» What you need to do
The line containing "1652 | 16.40 |" and every line after it, through the last one below: output exactly these and nothing else.

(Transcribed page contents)
....
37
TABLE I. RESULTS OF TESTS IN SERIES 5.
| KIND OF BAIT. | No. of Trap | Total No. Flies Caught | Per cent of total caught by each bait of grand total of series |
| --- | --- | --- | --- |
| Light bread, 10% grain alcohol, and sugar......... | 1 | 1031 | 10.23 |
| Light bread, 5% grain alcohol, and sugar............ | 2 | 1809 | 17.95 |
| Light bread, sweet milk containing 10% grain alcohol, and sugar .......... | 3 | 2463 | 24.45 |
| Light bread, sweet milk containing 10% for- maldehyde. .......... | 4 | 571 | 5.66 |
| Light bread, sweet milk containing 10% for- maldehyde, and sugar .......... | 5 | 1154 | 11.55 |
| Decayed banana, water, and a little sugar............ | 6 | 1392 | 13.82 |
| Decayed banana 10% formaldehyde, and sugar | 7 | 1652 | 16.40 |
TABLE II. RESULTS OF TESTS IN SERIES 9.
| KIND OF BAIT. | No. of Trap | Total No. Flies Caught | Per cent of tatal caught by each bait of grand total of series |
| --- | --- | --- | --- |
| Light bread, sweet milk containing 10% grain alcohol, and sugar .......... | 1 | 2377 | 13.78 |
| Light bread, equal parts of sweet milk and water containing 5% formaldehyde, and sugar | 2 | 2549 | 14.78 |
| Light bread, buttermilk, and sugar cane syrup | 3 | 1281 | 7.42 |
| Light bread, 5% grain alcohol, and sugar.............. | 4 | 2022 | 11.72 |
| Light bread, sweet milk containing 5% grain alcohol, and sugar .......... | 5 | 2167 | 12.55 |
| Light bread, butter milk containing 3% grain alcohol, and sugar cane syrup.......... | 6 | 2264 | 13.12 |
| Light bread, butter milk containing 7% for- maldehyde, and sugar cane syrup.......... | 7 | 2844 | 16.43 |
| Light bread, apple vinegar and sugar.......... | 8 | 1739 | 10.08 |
....
» Your response
| Decayed banana 10% formaldehyde, and sugar | 7 | 1652 | 16.40 |
TABLE II. RESULTS OF TESTS IN SERIES 9.
| KIND OF BAIT. | No. of Trap | Total No. Flies Caught | Per cent of tatal caught by each bait of grand total of series |
| --- | --- | --- | --- |
| Light bread, sweet milk containing 10% grain alcohol, and sugar .......... | 1 | 2377 | 13.78 |
| Light bread, equal parts of sweet milk and water containing 5% formaldehyde, and sugar | 2 | 2549 | 14.78 |
| Light bread, buttermilk, and sugar cane syrup | 3 | 1281 | 7.42 |
| Light bread, 5% grain alcohol, and sugar.............. | 4 | 2022 | 11.72 |
| Light bread, sweet milk containing 5% grain alcohol, and sugar .......... | 5 | 2167 | 12.55 |
| Light bread, butter milk containing 3% grain alcohol, and sugar cane syrup.......... | 6 | 2264 | 13.12 |
| Light bread, butter milk containing 7% for- maldehyde, and sugar cane syrup.......... | 7 | 2844 | 16.43 |
| Light bread, apple vinegar and sugar.......... | 8 | 1739 | 10.08 |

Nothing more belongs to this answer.